Previous posts have suggested that it's possible to backup/migrate/
restore indexes from one cluster to another via manual copy. I tested
this yesterday and ran into some problems.
Setup:
My test/reference cluster ("infinite-aws") consists of 3 nodes (on
AWS, default gateway settings).
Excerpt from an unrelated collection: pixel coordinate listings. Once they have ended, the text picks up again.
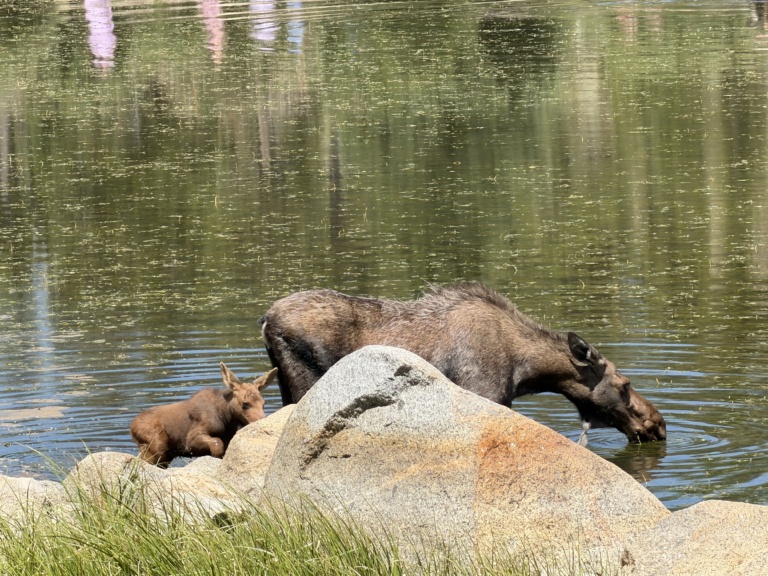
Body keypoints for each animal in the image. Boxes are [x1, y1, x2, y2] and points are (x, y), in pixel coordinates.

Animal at [259, 282, 666, 445]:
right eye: (625, 385)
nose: (659, 424)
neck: (526, 372)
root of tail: (265, 319)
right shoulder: (486, 393)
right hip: (304, 382)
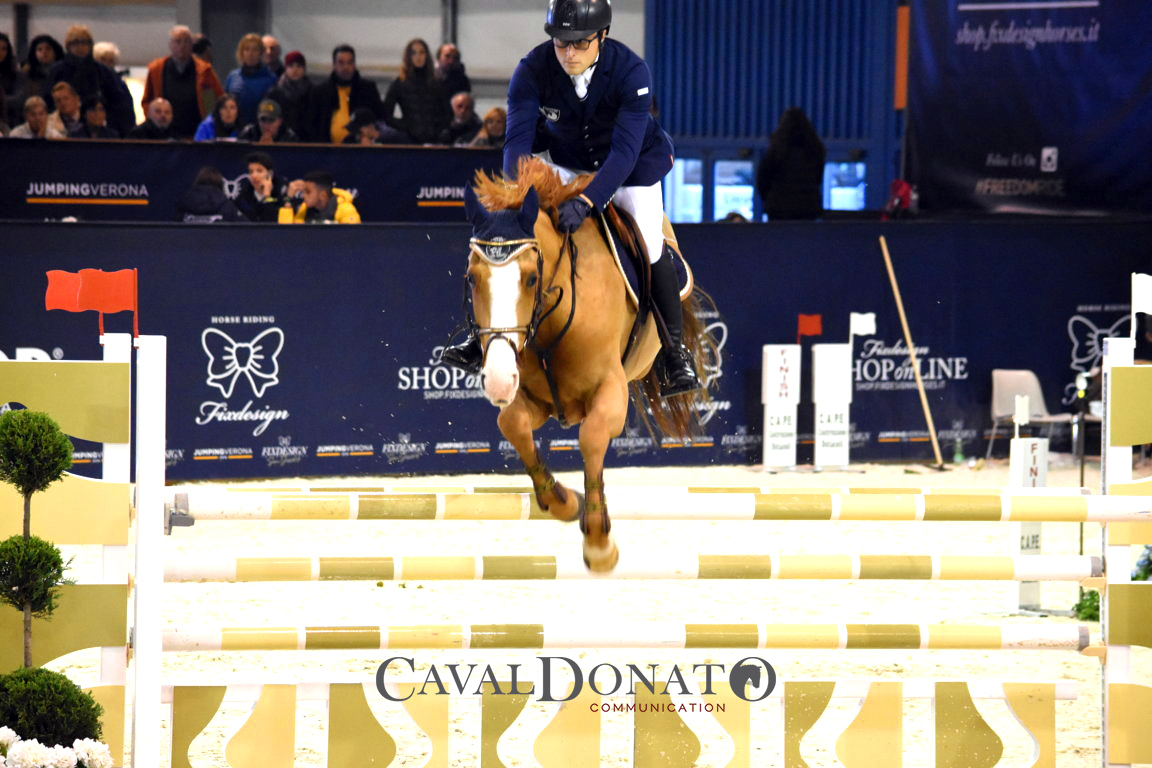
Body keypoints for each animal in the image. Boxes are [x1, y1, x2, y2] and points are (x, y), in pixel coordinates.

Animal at [461, 158, 712, 571]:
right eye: (471, 278)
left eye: (531, 278)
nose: (497, 379)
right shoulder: (537, 400)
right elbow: (511, 423)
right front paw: (561, 500)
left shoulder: (610, 391)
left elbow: (592, 436)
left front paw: (598, 542)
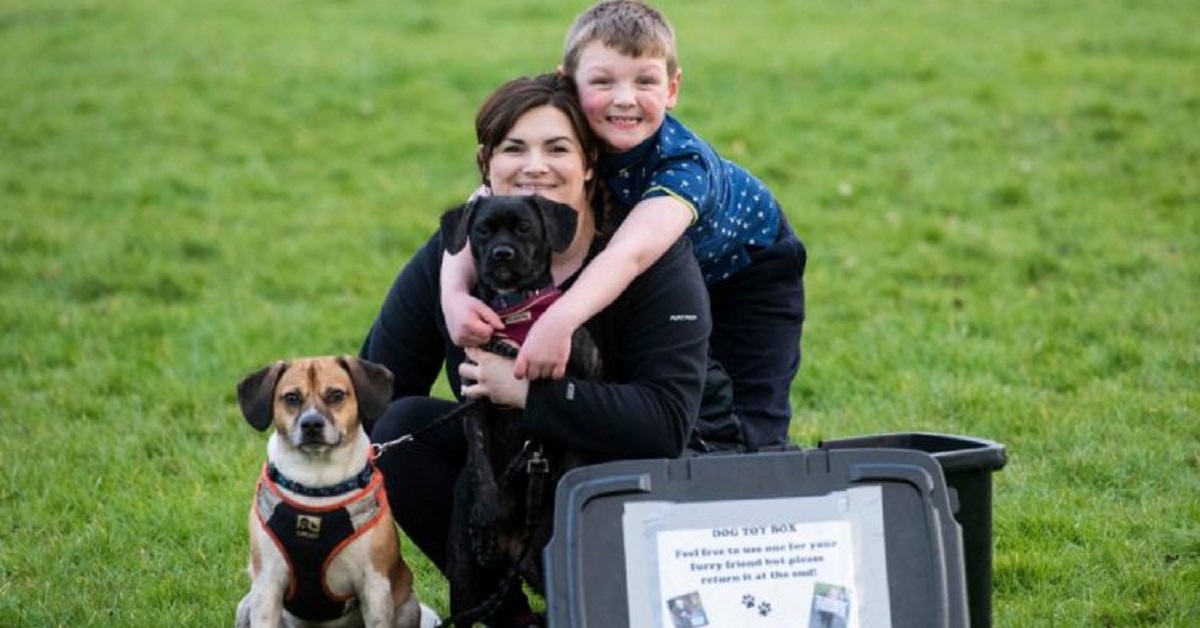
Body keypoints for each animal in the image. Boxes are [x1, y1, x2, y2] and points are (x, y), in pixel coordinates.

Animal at [234, 355, 441, 628]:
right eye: (291, 398)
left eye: (336, 395)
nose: (311, 423)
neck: (317, 487)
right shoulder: (267, 583)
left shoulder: (374, 585)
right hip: (245, 605)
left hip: (408, 607)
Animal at [439, 195, 600, 624]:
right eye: (482, 230)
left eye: (525, 228)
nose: (502, 253)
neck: (515, 314)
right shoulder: (474, 398)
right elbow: (480, 459)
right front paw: (486, 506)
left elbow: (575, 454)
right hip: (466, 580)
It has 8 indices: 3 of which are 1
shard with 2 replicas, and 5 of which are 5 (3/5) or 10 (2/5) shards
each with 1 replica.
I wanted to test copying this set of indices into a different cluster
("infinite-dev") consisting of just 1 node.
I am running 0.16.2
Steps:
I created a tar of the "/data/infinite-aws" directory (with
"disable translog flush" set to true) on one of the 3 "infinite-aws"
nodes, and scp'd it across to "infinite-dev".
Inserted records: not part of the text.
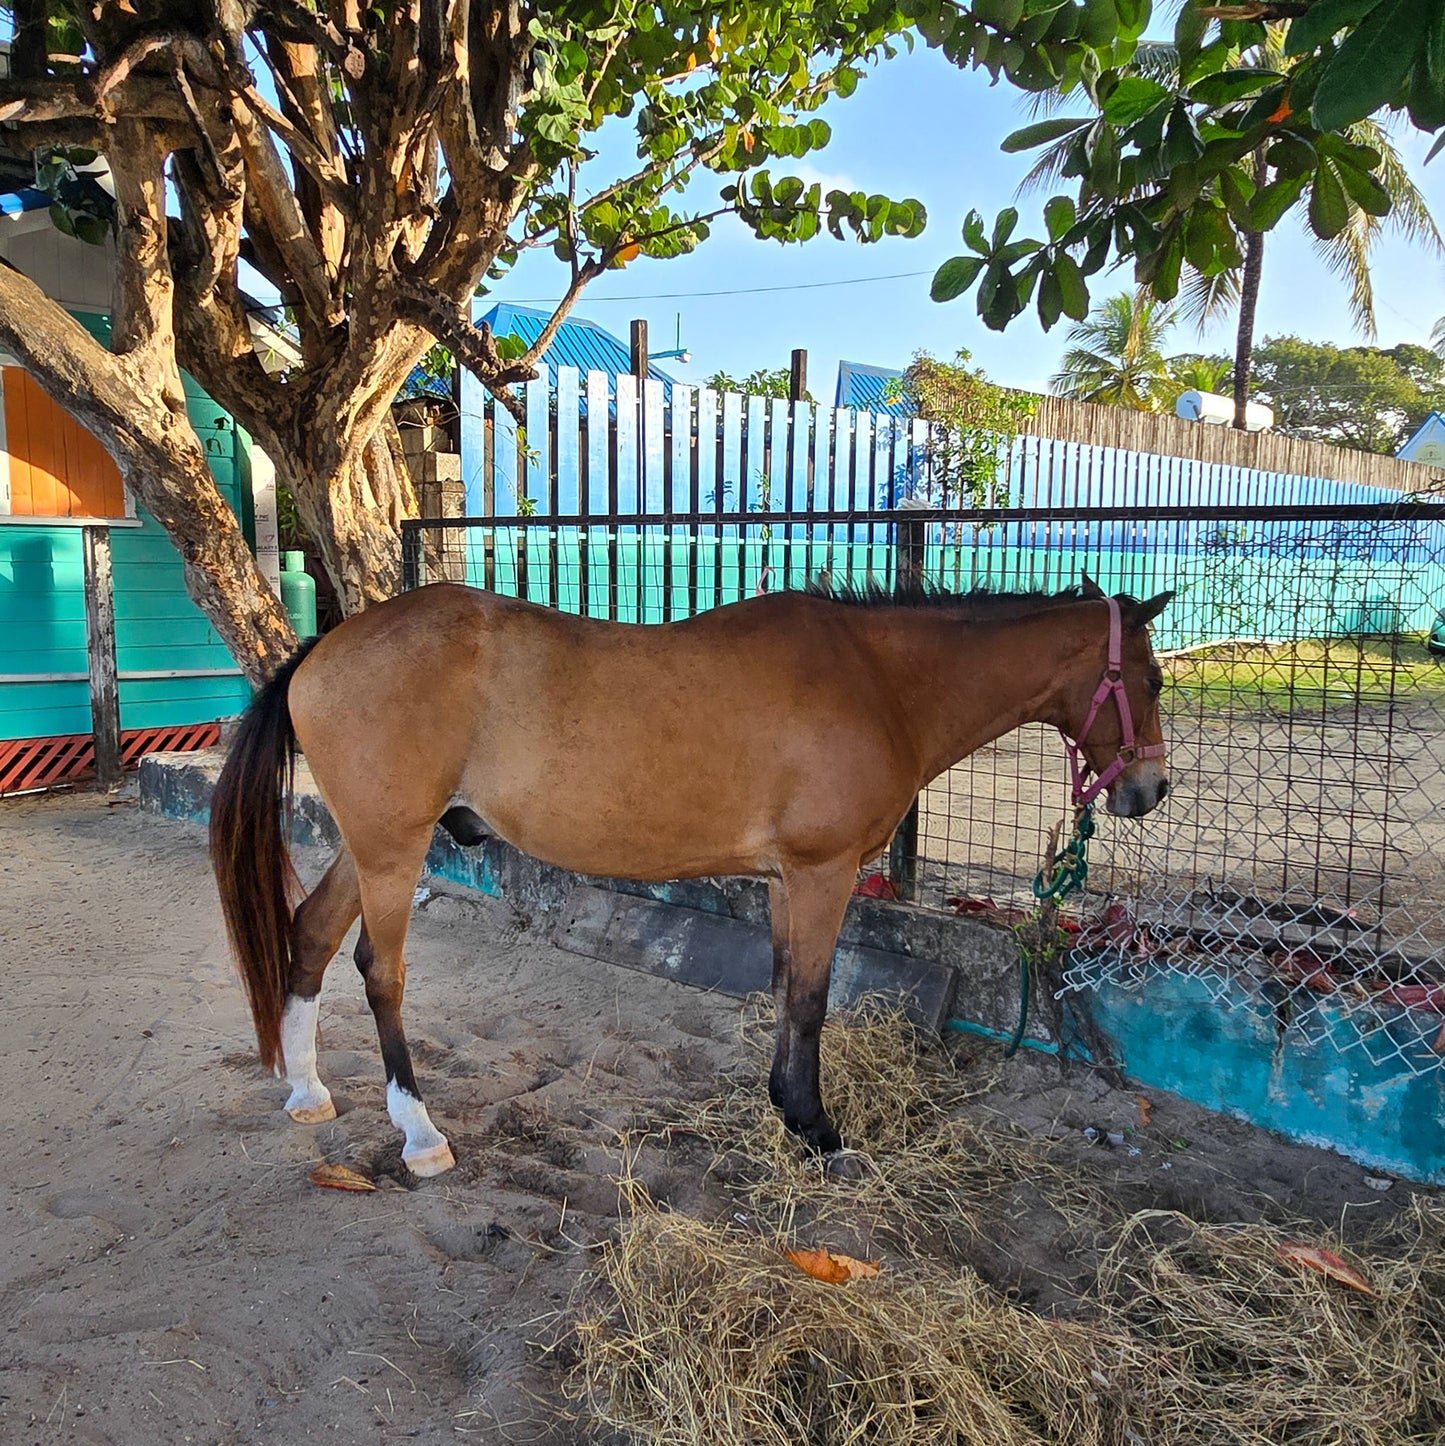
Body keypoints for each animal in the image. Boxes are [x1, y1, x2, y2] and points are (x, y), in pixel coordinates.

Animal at [210, 575, 1171, 1178]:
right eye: (1153, 678)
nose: (1150, 789)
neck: (877, 679)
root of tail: (324, 649)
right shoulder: (821, 873)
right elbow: (810, 999)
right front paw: (820, 1133)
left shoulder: (785, 880)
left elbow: (783, 989)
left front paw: (787, 1109)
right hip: (392, 851)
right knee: (381, 972)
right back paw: (419, 1133)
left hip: (365, 846)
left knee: (309, 936)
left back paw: (307, 1091)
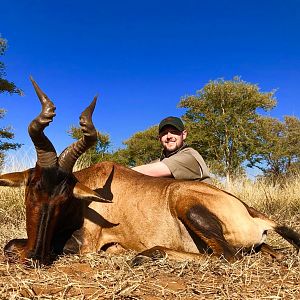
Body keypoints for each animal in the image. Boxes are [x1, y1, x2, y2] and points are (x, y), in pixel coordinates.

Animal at [0, 79, 300, 264]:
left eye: (64, 199)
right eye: (31, 192)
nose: (34, 257)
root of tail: (252, 213)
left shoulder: (85, 244)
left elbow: (15, 244)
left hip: (184, 202)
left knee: (227, 256)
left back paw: (148, 254)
I then ran the following script (ES stopped):
tar xvf index_backup_most_recent.tar
rm -rf data/infinite-dev
mv data/infinite-aws data/infinite-dev
And restarted ES. At this point I obviously expect the status to be
red since I have too many replicas, so I run:
curl -XPUT 'http://localhost:9200/_all/_settings' -d '{ "index":
{ "number_of_replicas": 0 } }'
(I also re-enabled the translog flushing and deleted the node.lock,
though I assume that they are reset by restarting ES anyway)
This gets all but 2 indices working (1x 5 shard and 1x 10 shard). The
5-shard index has 2 shards remain unassigned, and the 10-shard index
has all shards remain unassigned. The status obviously remains red.
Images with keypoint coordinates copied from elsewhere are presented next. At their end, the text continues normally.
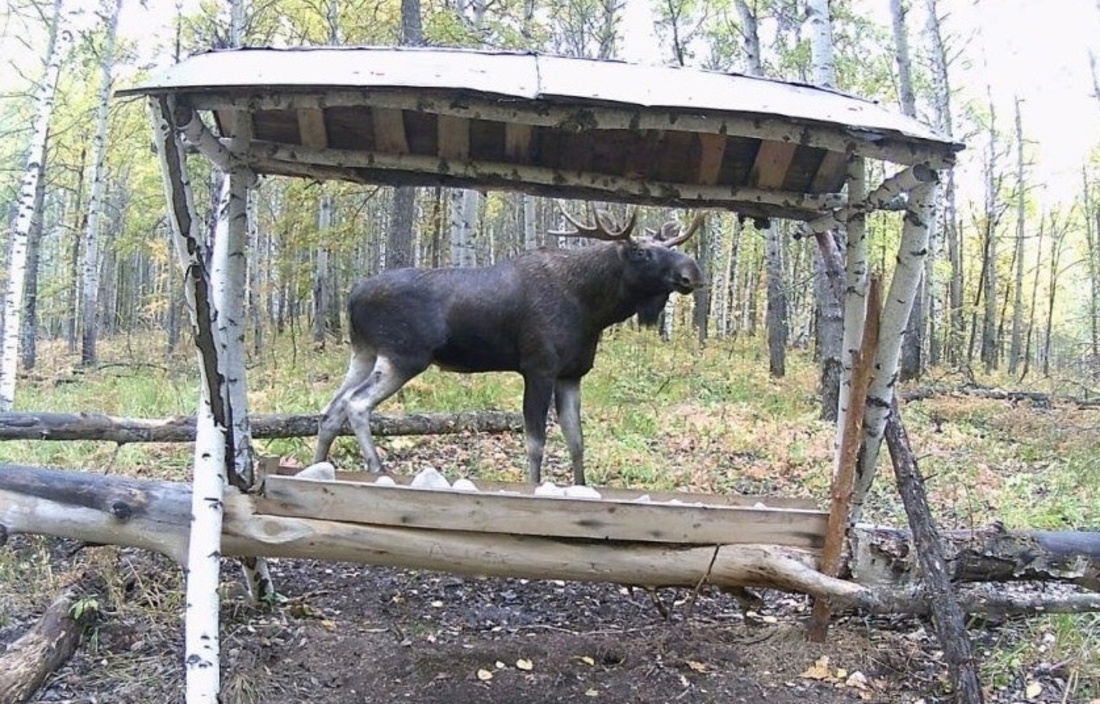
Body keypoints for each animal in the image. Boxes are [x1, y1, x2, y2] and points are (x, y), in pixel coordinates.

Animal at [314, 206, 704, 486]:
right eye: (640, 252)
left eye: (670, 247)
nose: (693, 273)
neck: (592, 309)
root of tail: (351, 297)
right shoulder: (538, 367)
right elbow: (536, 444)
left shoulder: (572, 374)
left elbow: (577, 442)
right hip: (403, 356)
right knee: (356, 404)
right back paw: (377, 469)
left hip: (364, 353)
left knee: (331, 409)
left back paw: (317, 467)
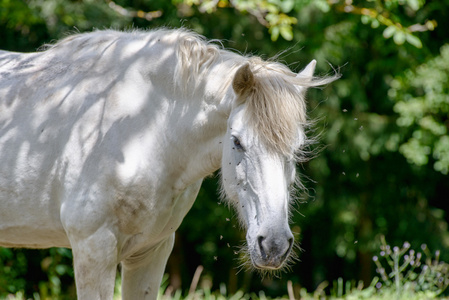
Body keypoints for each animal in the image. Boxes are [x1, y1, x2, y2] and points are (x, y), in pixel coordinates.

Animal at [0, 27, 336, 298]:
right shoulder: (93, 249)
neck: (142, 131)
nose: (274, 245)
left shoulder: (152, 251)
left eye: (297, 148)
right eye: (238, 141)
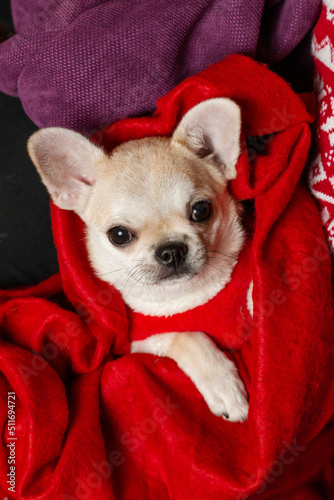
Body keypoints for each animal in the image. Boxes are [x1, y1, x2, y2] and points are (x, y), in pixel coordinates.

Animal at [28, 97, 250, 422]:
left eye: (201, 210)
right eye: (119, 235)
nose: (171, 250)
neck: (186, 296)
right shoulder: (139, 341)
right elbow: (185, 335)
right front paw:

Looking at the status for those 2 indices (eg from the overview page
of ES-head), I note that the unassigned shards are not listed (eg the
status for the 10-shard index just reports "null"). In the overall
cluster health, the missing shards are listed as unassigned, with all
relocating fields set to null.
Looking at the distribution of the failing indices in the original
cluster, I note that 1 of the 3 nodes (in fact the master) has 1
replica of every shard of every index apart from the 12 failed
shards across the 2 indexes (which are distributed across the other 2
nodes - as an aside, is that slightly dubious balancing expected?). So
this would appear to be the root of the problem.
I tried opening and closing the indices and restarting the node and
just waiting a long time, all to no avail.
So:
- Is what I'm trying to do (I guess specifically the bit about
copying by hand from a 3-node cluster to a 1-node cluster) supported? - If so, are any migration steps missing/wrong?
- If this flavor of manual migration is not supported between
clusters of different sizes, is there an alternative?
*** Some more details:
The INFO log reports nothing interesting, eg:
2011-06-14 14:57:18.104 [INFO] gateway:79 - [Spiral] recovered [8]
indices into cluster_state
2011-06-14 15:04:15.552 [INFO] cluster.metadata:79 - [Spiral] Updating
number_of_replicas to [0] for indices [doc_4dd53fb4e40d93afb096c484,
event_index, doc_4c927585d591d31d7c37097b, document_index, doc_dummy,
gazetteer_index, doc_4db5c05fb246d25364aceca0,
doc_4c927585d591d31d7b37097a]
(doc_4db5c05fb246d25364aceca0, doc_4c927585d591d31d7b37097a are the 2
failing indices)
In DEBUG you get in addition reports like:
2011-06-15 08:35:19.782 [DEBUG] gateway.local:71 - [Guido Carosella]
[doc_4db5c05fb246d25364aceca0][4]: not allocating,
number_of_allocated_shards_found [0], required_number [1]
2011-06-15 08:35:19.782 [DEBUG] gateway.local:71 - [Guido Carosella]
[doc_4c927585d591d31d7b37097a][0]: not allocating,
number_of_allocated_shards_found [0], required_number [1]
I can provide any other details that night be helpful.
Thanks as always, for anyone/everyone's insight,
Alex
(I'm always hoping to see a question I can answer, so I can help out,
but someone - usually Shay - always beats me to it!)